Printable Answers to questions in Introduction to Multiple-Dimensional Arrays

Answer 1.

int sum = 0;
for (int row = 0; row < 3;row++)
   for (int col = 0; col < 4; col++)
      sum += table[row][col];

 t is reference to an array of rows, so the number of rows is straightforward.  The number of columns is trickier.  We must actually look at one of the rows to see its size, so the number of columns is the number of elements in row 0 (or 1 or 2 or ...).   How do you state that is Java?

Answer 2a.

Since t is an array of rows,  the number of rows is t.length.
 t[0] is the initial row.
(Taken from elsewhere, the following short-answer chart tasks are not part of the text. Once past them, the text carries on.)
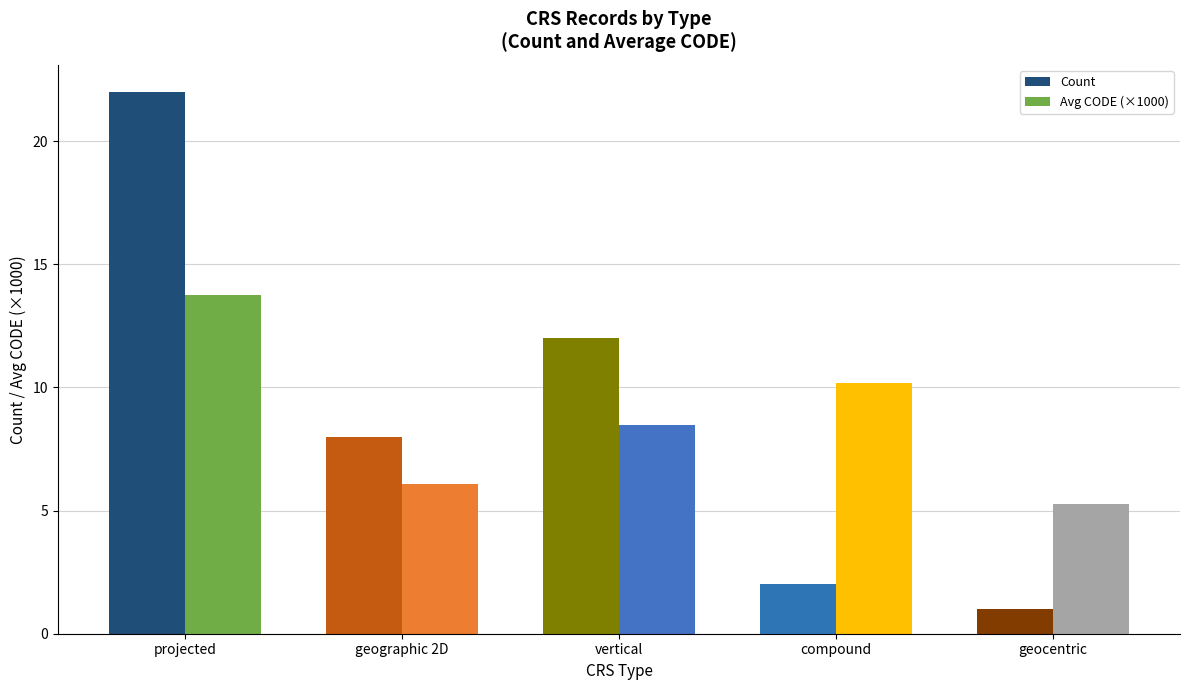

List the series in order of their overall mean, lowest first.

Avg CODE (×1000), Count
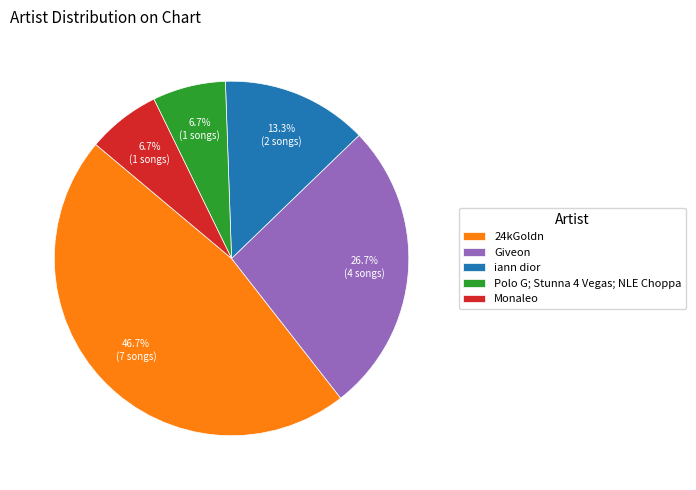

Between Giveon and Monaleo, which is larger?

Giveon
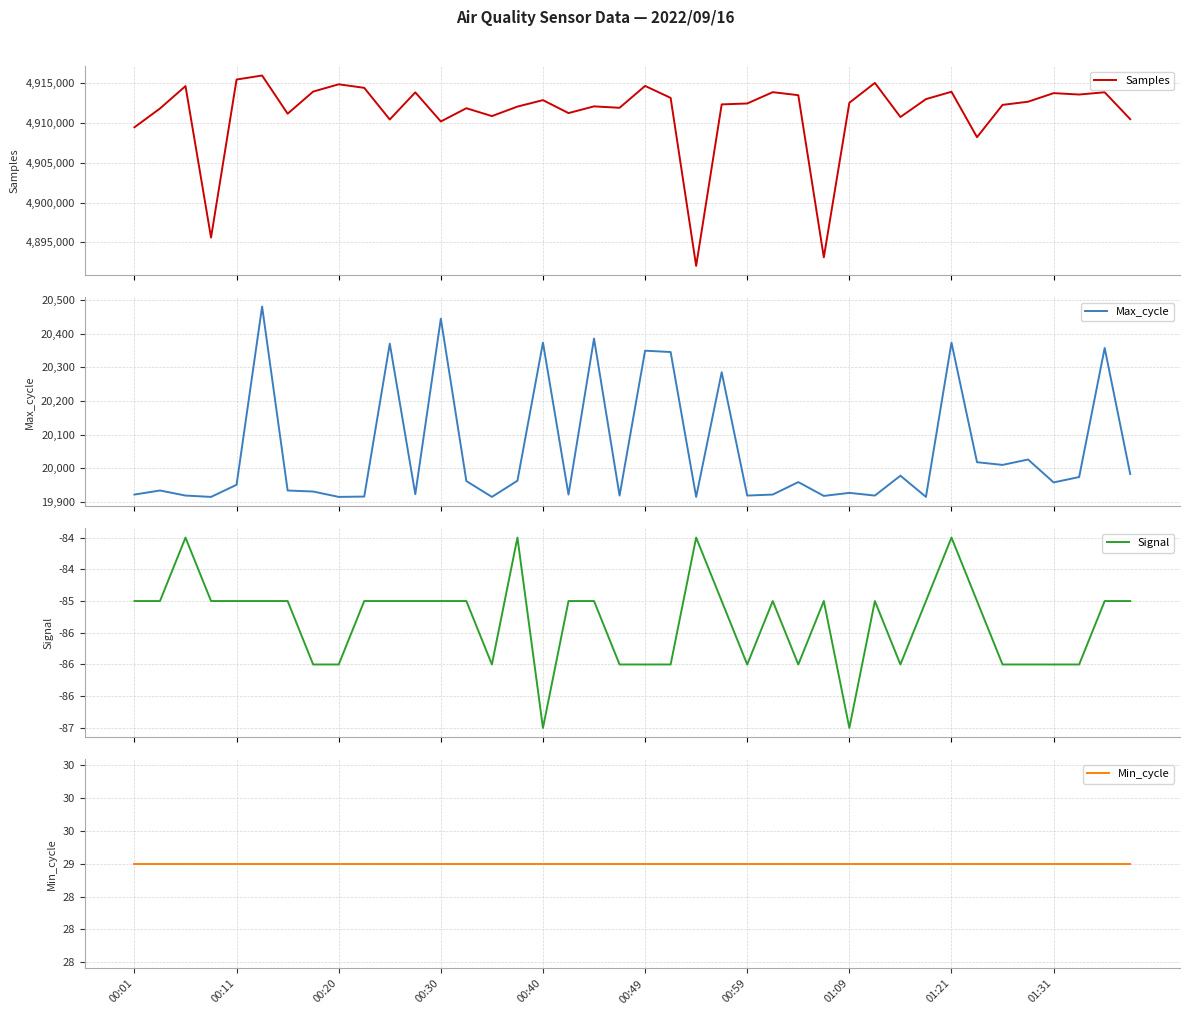

What position from the right is 23?

17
Its length is t[0].length.  (Or you could replace 0 by any of the other row indices, assuming they are all the same length.)

Answer 2b.

sum2D(int[][] t) {
   int sum = 0;
   for (int row = 0; row < t.length;row++)
      for (int col = 0; col < t[0].length; col++)
         sum += t[row][col];
   return sum;
}

Answer 2c.   Getting the types right is tricky:
sum2D(int[][] t) {
   int sum = 0;
   for (int[] row : t) // t is actualy stored as a 1D array of int[]
      for (int val : row)
         sum += val;
   return sum;
}

Answer 3.

answer3(int[][] a) {
// no provision was made for the array reference a being null:
// you might assume it won't happen as I did here or check and do nothing or throw an exception
   for (int row = 0; row < a.length;row++)
      for (int col = 0; col < a[row].length; col++)
         a[row][col] = 10*(row+1) + col + 1;
}